Rick's Blog

Daily Outtakes: Important meetings today

Licensed under the Unsplash+ License

Escambia County, City of Pensacola, Opening Doors Northwest Florida have been on the path to revamp the Continuum of Care, which receives federal and state grants to help people move out of homelessness in Escambia County.

Since September, an advisory committee was selected by Opening Doors executive director John Johnson to set how the CoC should be reorganized after HUD official Dr. Joe Savage came to Pensacola in the spring to meet with area officials. Savage questioned Opening Doors running the CoC and giving itself funds.

John Johnson said the advisory would finish its work by December. However, he abruptly announced his resignation this month. The Opening Doors website has no updates on the advisory committee’s discussions.

The CoC holds a meeting today at 2 p.m. Stay tuned.


Will Trust Spend $5.7 Million Again?

The Escambia Children’s Trust’s program committee meets in commission chambers today at 9:30 a.m. The group will make recommendations on whether to renew for a second year out-of-school time grants totaling $5.7 million.

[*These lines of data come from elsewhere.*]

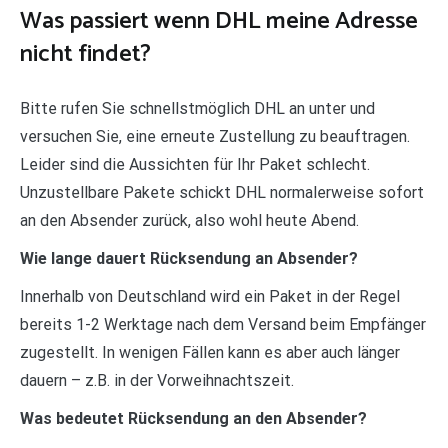
Was passiert wenn DHL meine Adresse
nicht findet?
Bitte rufen Sie schnellstmöglich DHL an unter und
versuchen Sie, eine erneute Zustellung zu beauftragen.
Leider sind die Aussichten für Ihr Paket schlecht.
Unzustellbare Pakete schickt DHL normalerweise sofort
an den Absender zurück, also wohl heute Abend.
Wie lange dauert Rücksendung an Absender?
Innerhalb von Deutschland wird ein Paket in der Regel
bereits 1-2 Werktage nach dem Versand beim Empfänger
zugestellt. In wenigen Fällen kann es aber auch länger
dauern – z.B. in der Vorweihnachtszeit.
Was bedeutet Rücksendung an den Absender?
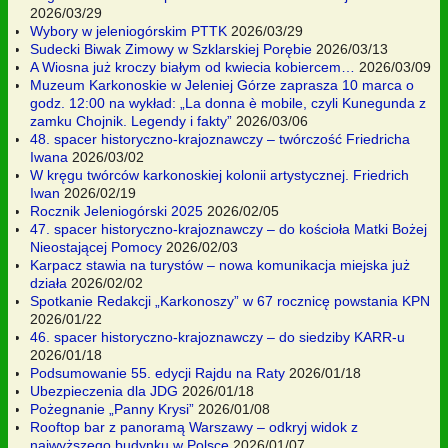
2026/03/29
Wybory w jeleniogórskim PTTK
2026/03/29
Sudecki Biwak Zimowy w Szklarskiej Porębie
2026/03/13
A Wiosna już kroczy białym od kwiecia kobiercem…
2026/03/09
Muzeum Karkonoskie w Jeleniej Górze zaprasza 10 marca o
godz. 12:00 na wykład: „La donna è mobile, czyli Kunegunda z
zamku Chojnik. Legendy i fakty”
2026/03/06
48. spacer historyczno-krajoznawczy – twórczość Friedricha
Iwana
2026/03/02
W kręgu twórców karkonoskiej kolonii artystycznej. Friedrich
Iwan
2026/02/19
Rocznik Jeleniogórski 2025
2026/02/05
47. spacer historyczno-krajoznawczy – do kościoła Matki Bożej
Nieostającej Pomocy
2026/02/03
Karpacz stawia na turystów – nowa komunikacja miejska już
działa
2026/02/02
Spotkanie Redakcji „Karkonoszy” w 67 rocznicę powstania KPN
2026/01/22
46. spacer historyczno-krajoznawczy – do siedziby KARR-u
2026/01/18
Podsumowanie 55. edycji Rajdu na Raty
2026/01/18
Ubezpieczenia dla JDG
2026/01/18
Pożegnanie „Panny Krysi”
2026/01/08
Rooftop bar z panoramą Warszawy – odkryj widok z
najwyższego budynku w Polsce
2026/01/07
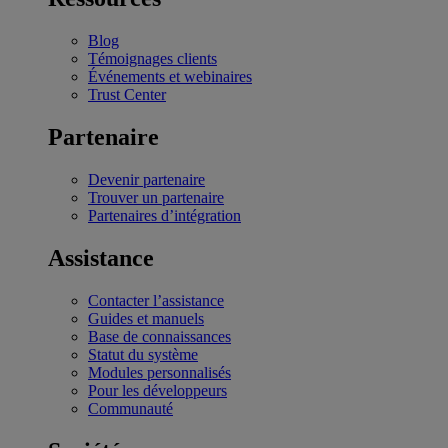
Blog
Témoignages clients
Événements et webinaires
Trust Center
Partenaire
Devenir partenaire
Trouver un partenaire
Partenaires d’intégration
Assistance
Contacter l’assistance
Guides et manuels
Base de connaissances
Statut du système
Modules personnalisés
Pour les développeurs
Communauté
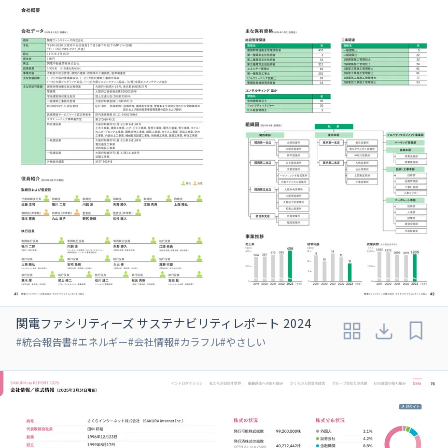
関電ファシリティーズ サステナビリティレポート 2024
#
統合報告書
#
エネルギー
#
会社情報
#
カラフル
#
やさしい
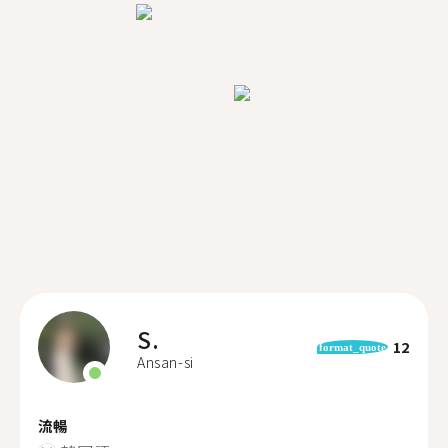
S.
12
format_quote
Ansan-si
流暢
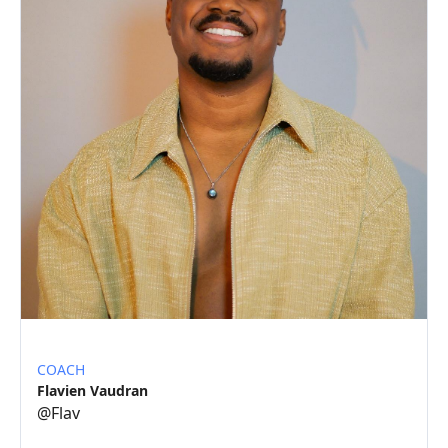
COACH
Flavien Vaudran
@
Flav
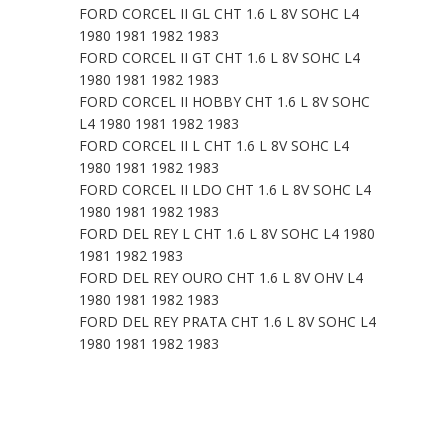
FORD CORCEL II GL CHT 1.6 L 8V SOHC L4
1980 1981 1982 1983
FORD CORCEL II GT CHT 1.6 L 8V SOHC L4
1980 1981 1982 1983
FORD CORCEL II HOBBY CHT 1.6 L 8V SOHC
L4 1980 1981 1982 1983
FORD CORCEL II L CHT 1.6 L 8V SOHC L4
1980 1981 1982 1983
FORD CORCEL II LDO CHT 1.6 L 8V SOHC L4
1980 1981 1982 1983
FORD DEL REY L CHT 1.6 L 8V SOHC L4 1980
1981 1982 1983
FORD DEL REY OURO CHT 1.6 L 8V OHV L4
1980 1981 1982 1983
FORD DEL REY PRATA CHT 1.6 L 8V SOHC L4
1980 1981 1982 1983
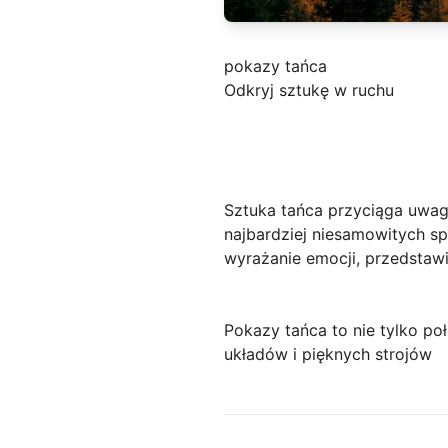
pokazy tańca
Odkryj sztukę w ruchu
Sztuka tańca przyciąga uwagę
najbardziej niesamowitych sp
wyrażanie emocji, przedstawia
Pokazy tańca to nie tylko po
układów i pięknych strojów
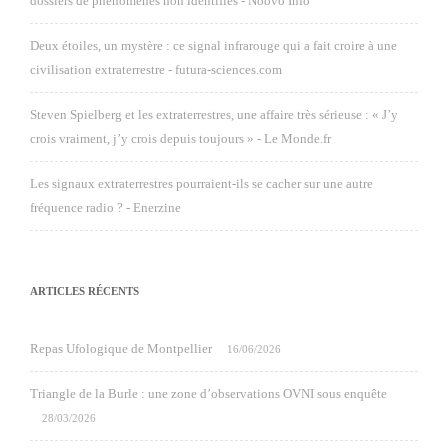
dossiers de phénomènes non identifiés - Noovo Info
Deux étoiles, un mystère : ce signal infrarouge qui a fait croire à une
civilisation extraterrestre - futura-sciences.com
Steven Spielberg et les extraterrestres, une affaire très sérieuse : « J’y
crois vraiment, j’y crois depuis toujours » - Le Monde.fr
Les signaux extraterrestres pourraient-ils se cacher sur une autre
fréquence radio ? - Enerzine
ARTICLES RÉCENTS
Repas Ufologique de Montpellier
16/06/2026
Triangle de la Burle : une zone d’observations OVNI sous enquête
28/03/2026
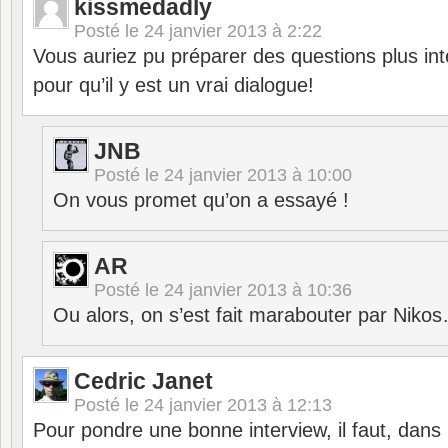
kissmedadly
Posté le
24 janvier 2013 à 2:22
Vous auriez pu préparer des questions plus in
pour qu’il y est un vrai dialogue!
JNB
Posté le
24 janvier 2013 à 10:00
On vous promet qu’on a essayé !
AR
Posté le
24 janvier 2013 à 10:36
Ou alors, on s’est fait marabouter par Niko
Cedric Janet
Posté le
24 janvier 2013 à 12:13
Pour pondre une bonne interview, il faut, dans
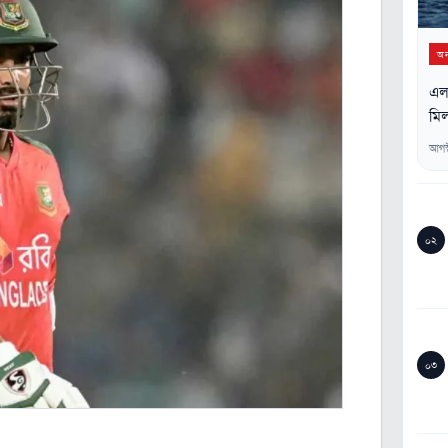
অন্
এলএ
মিল
আগস
০২
০৩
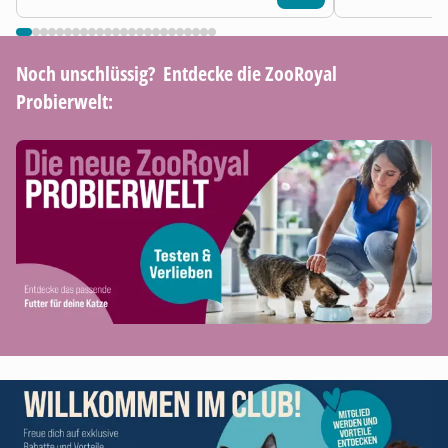
Noch unschlüssig? ​ Entdecke die ZooRoyal
Probierwelt:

The staff report has little information on how effective any of the programs have been. The focus has been on the lack of participants — note only six of 19 have met or exceeded the number of new children they committed to help — and on dollars –the cost per child is exorbitant for some programs.

Not one agency provides report card data on its participants. We should have their last report card for the 2022-23 school year and their first report for this semester.

The best recommendation that the committee can make is to hold off renewals until the end of the 2023-24 school year. Only renew the grants that show academic improvement and have the best rate of return for the money spent.

Imagine how much real good could be done with $5.7 million – especially in health care such as glasses, dental work, and prenatal care and infant mortality.

Someone has to look at the waste and seek the highest and best use of these taxpayer dollars.